*Activity*
Quote the entries below from the line with "wall art: none [68,118,176,252]" through the line with "plant pot: none", both ends included, and only those lines.

════

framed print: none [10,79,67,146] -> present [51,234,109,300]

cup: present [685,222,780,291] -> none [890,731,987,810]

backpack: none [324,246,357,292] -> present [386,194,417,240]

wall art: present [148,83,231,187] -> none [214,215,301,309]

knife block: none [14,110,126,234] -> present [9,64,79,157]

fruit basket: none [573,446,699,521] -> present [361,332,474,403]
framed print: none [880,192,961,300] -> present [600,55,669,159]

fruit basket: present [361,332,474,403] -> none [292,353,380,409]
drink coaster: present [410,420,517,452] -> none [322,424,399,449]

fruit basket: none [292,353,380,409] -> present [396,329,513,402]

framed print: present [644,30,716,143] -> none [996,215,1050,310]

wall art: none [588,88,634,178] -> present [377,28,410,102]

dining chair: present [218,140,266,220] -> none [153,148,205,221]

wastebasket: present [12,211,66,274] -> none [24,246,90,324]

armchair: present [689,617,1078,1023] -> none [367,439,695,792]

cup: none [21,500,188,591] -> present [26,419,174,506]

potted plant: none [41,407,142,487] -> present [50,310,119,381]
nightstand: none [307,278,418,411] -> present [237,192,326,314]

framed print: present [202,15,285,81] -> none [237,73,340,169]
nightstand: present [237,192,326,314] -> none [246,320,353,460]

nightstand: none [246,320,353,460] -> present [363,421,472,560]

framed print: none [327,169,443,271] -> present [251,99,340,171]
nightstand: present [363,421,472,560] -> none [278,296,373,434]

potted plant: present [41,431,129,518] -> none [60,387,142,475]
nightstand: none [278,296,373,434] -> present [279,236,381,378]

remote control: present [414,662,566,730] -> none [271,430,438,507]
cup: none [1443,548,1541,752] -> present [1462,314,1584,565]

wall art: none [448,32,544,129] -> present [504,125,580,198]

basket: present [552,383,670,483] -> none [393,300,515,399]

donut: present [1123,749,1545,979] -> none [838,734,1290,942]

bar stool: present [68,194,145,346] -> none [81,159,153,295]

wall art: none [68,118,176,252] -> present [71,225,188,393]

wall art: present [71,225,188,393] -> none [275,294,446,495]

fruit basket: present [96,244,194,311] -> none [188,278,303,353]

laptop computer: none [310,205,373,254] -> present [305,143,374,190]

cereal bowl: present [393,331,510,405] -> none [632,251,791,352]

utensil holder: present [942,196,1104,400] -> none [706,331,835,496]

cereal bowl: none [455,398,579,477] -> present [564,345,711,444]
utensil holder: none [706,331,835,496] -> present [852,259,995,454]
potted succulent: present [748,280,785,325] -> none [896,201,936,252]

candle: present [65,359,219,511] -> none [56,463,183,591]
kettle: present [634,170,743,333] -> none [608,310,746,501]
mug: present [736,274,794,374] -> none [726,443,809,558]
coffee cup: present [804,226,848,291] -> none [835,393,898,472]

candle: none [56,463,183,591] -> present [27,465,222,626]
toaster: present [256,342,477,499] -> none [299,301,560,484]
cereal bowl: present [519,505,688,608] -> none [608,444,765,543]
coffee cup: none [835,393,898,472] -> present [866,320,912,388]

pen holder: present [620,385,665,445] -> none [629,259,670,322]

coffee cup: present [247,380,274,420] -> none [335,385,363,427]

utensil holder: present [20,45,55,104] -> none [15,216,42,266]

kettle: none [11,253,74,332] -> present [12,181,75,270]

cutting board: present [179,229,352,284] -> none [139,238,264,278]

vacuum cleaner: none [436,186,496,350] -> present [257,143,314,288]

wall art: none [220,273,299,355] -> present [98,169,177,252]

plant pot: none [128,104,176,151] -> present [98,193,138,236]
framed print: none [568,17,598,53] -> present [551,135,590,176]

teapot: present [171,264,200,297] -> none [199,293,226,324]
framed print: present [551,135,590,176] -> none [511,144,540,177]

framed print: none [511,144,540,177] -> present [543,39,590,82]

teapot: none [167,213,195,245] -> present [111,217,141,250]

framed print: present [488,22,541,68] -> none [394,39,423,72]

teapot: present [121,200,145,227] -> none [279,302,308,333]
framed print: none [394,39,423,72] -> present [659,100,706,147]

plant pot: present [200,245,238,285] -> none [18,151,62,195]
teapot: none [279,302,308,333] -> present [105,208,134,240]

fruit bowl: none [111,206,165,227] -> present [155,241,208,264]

════

*Written solution*
wall art: none [68,118,176,252] -> present [71,225,188,393]

wall art: present [71,225,188,393] -> none [275,294,446,495]

fruit basket: present [96,244,194,311] -> none [188,278,303,353]

laptop computer: none [310,205,373,254] -> present [305,143,374,190]

cereal bowl: present [393,331,510,405] -> none [632,251,791,352]

utensil holder: present [942,196,1104,400] -> none [706,331,835,496]

cereal bowl: none [455,398,579,477] -> present [564,345,711,444]
utensil holder: none [706,331,835,496] -> present [852,259,995,454]
potted succulent: present [748,280,785,325] -> none [896,201,936,252]

candle: present [65,359,219,511] -> none [56,463,183,591]
kettle: present [634,170,743,333] -> none [608,310,746,501]
mug: present [736,274,794,374] -> none [726,443,809,558]
coffee cup: present [804,226,848,291] -> none [835,393,898,472]

candle: none [56,463,183,591] -> present [27,465,222,626]
toaster: present [256,342,477,499] -> none [299,301,560,484]
cereal bowl: present [519,505,688,608] -> none [608,444,765,543]
coffee cup: none [835,393,898,472] -> present [866,320,912,388]

pen holder: present [620,385,665,445] -> none [629,259,670,322]

coffee cup: present [247,380,274,420] -> none [335,385,363,427]

utensil holder: present [20,45,55,104] -> none [15,216,42,266]

kettle: none [11,253,74,332] -> present [12,181,75,270]

cutting board: present [179,229,352,284] -> none [139,238,264,278]

vacuum cleaner: none [436,186,496,350] -> present [257,143,314,288]

wall art: none [220,273,299,355] -> present [98,169,177,252]

plant pot: none [128,104,176,151] -> present [98,193,138,236]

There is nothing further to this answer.